澹藴低着头,刘海倾斜,遮住了她半边脸,她拿出一幅画,递给绥安,道“她是你娘,也算是我半个师父。”
绥安愣了愣,呆呆地接过画,指尖轻轻颤抖,她缓慢展开一看。
竟是澹藴房间里的那副,女子靠着树,单手放在小腹上,如今看来,画此画时,女子应该是刚怀孕“难怪我觉得这画中女子看起来如此面熟。”
绥安轻轻抚摸画中女子的面庞“师尊,我娘叫什么名字”
“祁汐颜,你叫祁绥安。”
“祁汐颜这名字,真好听。”绥安笑了笑,原来她姓祁,从今天起,她也有姓了,“那我父亲是谁”
澹藴摇摇头“我也不知。”
“那师尊可知我娘是如何死的当初为何带着我来下界是否因为仇人追杀”
澹藴沉默着。
二人经过了这么多事,此刻又见澹藴缄口不言,绥安却没有以往那般恨不得撬开对方的嘴。
意料之中,却又意料之外自己变得更包容,包容澹藴时不时冒出来的古怪脾气。
绥安收起画,坏笑道“师尊今日怎的如此通情达理,曾几何时,我可是哭着求着询问,师尊都不曾开口解释半句。
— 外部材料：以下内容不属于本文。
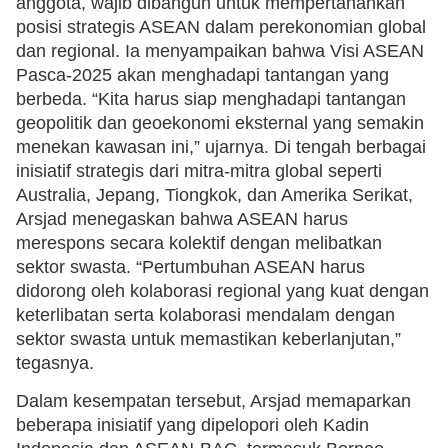
anggota, wajib dibangun untuk mempertahankan
posisi strategis ASEAN dalam perekonomian global
dan regional. Ia menyampaikan bahwa Visi ASEAN
Pasca-2025 akan menghadapi tantangan yang
berbeda. “Kita harus siap menghadapi tantangan
geopolitik dan geoekonomi eksternal yang semakin
menekan kawasan ini,” ujarnya. Di tengah berbagai
inisiatif strategis dari mitra-mitra global seperti
Australia, Jepang, Tiongkok, dan Amerika Serikat,
Arsjad menegaskan bahwa ASEAN harus
merespons secara kolektif dengan melibatkan
sektor swasta. “Pertumbuhan ASEAN harus
didorong oleh kolaborasi regional yang kuat dengan
keterlibatan serta kolaborasi mendalam dengan
sektor swasta untuk memastikan keberlanjutan,”
tegasnya.
Dalam kesempatan tersebut, Arsjad memaparkan
beberapa inisiatif yang dipelopori oleh Kadin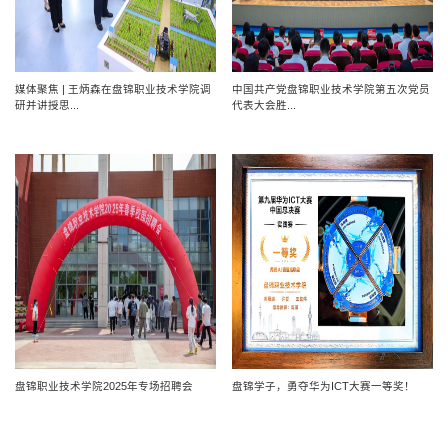
媒体聚焦 | 王炳森在盘锦职业技术学院调
中国共产党盘锦职业技术学院第五次党员
研并讲授思...
代表大会胜...
盘锦职业技术学院2025年专场招聘会
盘锦学子，勇夺华为ICT大赛一等奖！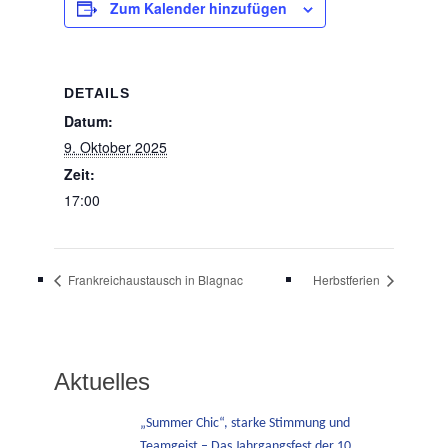
Zum Kalender hinzufügen
DETAILS
Datum:
9. Oktober 2025
Zeit:
17:00
Frankreichaustausch in Blagnac
Herbstferien
Aktuelles
„Summer Chic“, starke Stimmung und
Teamgeist – Das Jahrgangsfest der 10.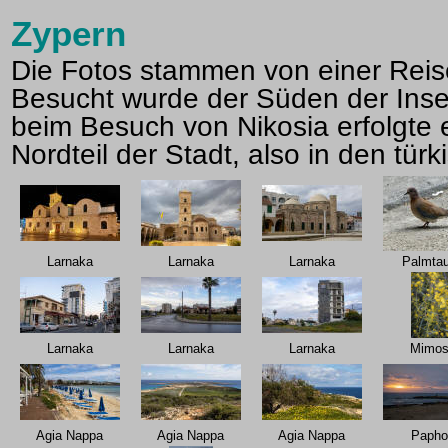
Zypern
Die Fotos stammen von einer Reis
Besucht wurde der Süden der Insel,
beim Besuch von Nikosia erfolgte 
Nordteil der Stadt, also in den türk
Larnaka
Larnaka
Larnaka
Palmta
Larnaka
Larnaka
Larnaka
Mimos
Agia Nappa
Agia Nappa
Agia Nappa
Papho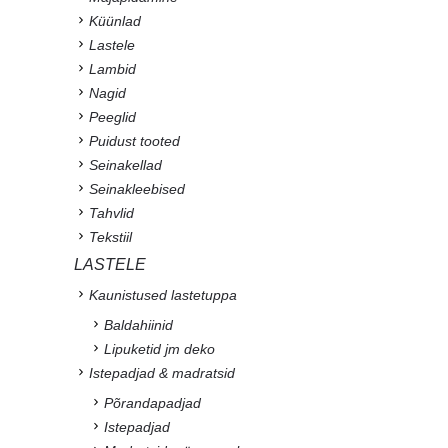
Küünlad
Lastele
Lambid
Nagid
Peeglid
Puidust tooted
Seinakellad
Seinakleebised
Tahvlid
Tekstiil
LASTELE
Kaunistused lastetuppa
Baldahiinid
Lipuketid jm deko
Istepadjad & madratsid
Põrandapadjad
Istepadjad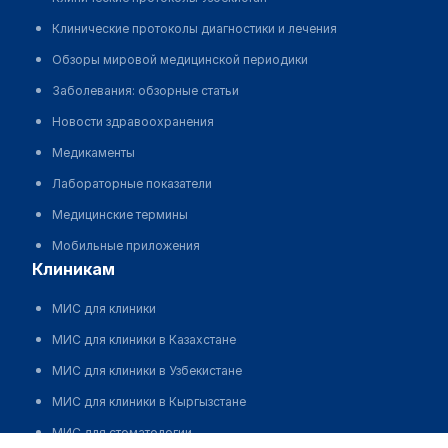
Клинические протоколы диагностики и лечения
Обзоры мировой медицинской периодики
Заболевания: обзорные статьи
Новости здравоохранения
Медикаменты
Лабораторные показатели
Медицинские термины
Мобильные приложения
клиникам
МИС для клиники
МИС для клиники в Казахстане
МИС для клиники в Узбекистане
МИС для клиники в Кыргызстане
МИС для стоматологии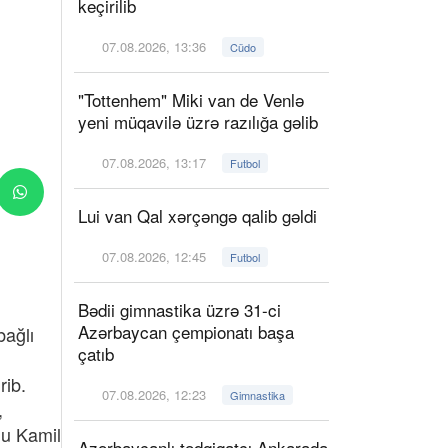
keçirilib
07.08.2026, 13:36
Cüdo
"Tottenhem" Miki van de Venlə
yeni müqavilə üzrə razılığa gəlib
07.08.2026, 13:17
Futbol
Lui van Qal xərçəngə qalib gəldi
07.08.2026, 12:45
Futbol
Bədii gimnastika üzrə 31-ci
Azərbaycan çempionatı başa
bağlı
çatıb
rib.
07.08.2026, 12:23
Gimnastika
,
lu Kamil
Azərbaycanlı tədqiqatçı Ankarada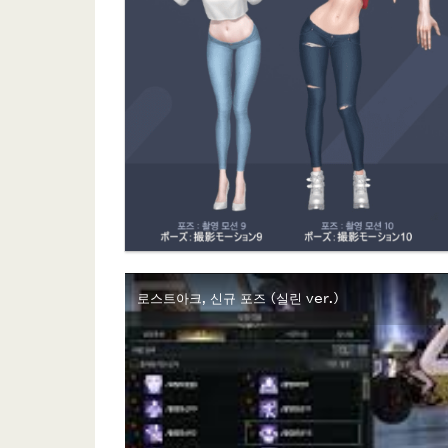
로스트아크, 신규 포즈 (실린 ver.)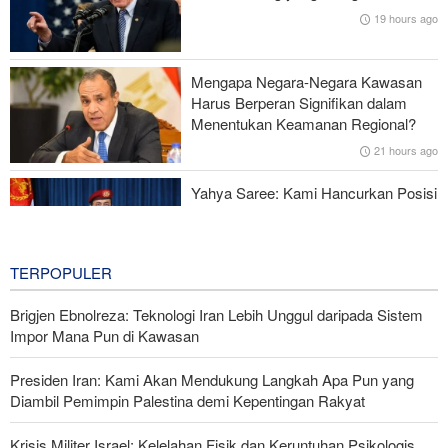
Ketidakstabilan Harga BBM di AS
19 hours ago
Serangan Iran Sebabkan Lebih dari 700 Tentara AS Geger Otak
Mengapa Negara-Negara Kawasan
Gagal dalam Perang dengan Iran, Dua Pejabat Senior Mossad
Harus Berperan Signifikan dalam
Dipecat
Menentukan Keamanan Regional?
21 hours ago
Yahya Saree: Kami Hancurkan Posisi
Pasukan Bayaran Saudi dengan
Rudal Balistik dan Drone
21 hours ago
TERPOPULER
Brigjen Ebnolreza: Teknologi Iran Lebih Unggul daripada Sistem
Impor Mana Pun di Kawasan
Presiden Iran: Kami Akan Mendukung Langkah Apa Pun yang
Diambil Pemimpin Palestina demi Kepentingan Rakyat
Krisis Militer Israel; Kelelahan Fisik dan Keruntuhan Psikologis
”
澹藴“我”
绥安并不为难她,又道“一直以来,我的木灵根总会被人抽走灵力,那人是师尊,对吗”
澹藴叹气“若你修炼木灵根,日后到了金丹期,半妖之身自然瞒不住,我应过你母亲,会让你同平常人家的孩子一样快乐成长,未曾想,你还是觉醒了半妖之身。”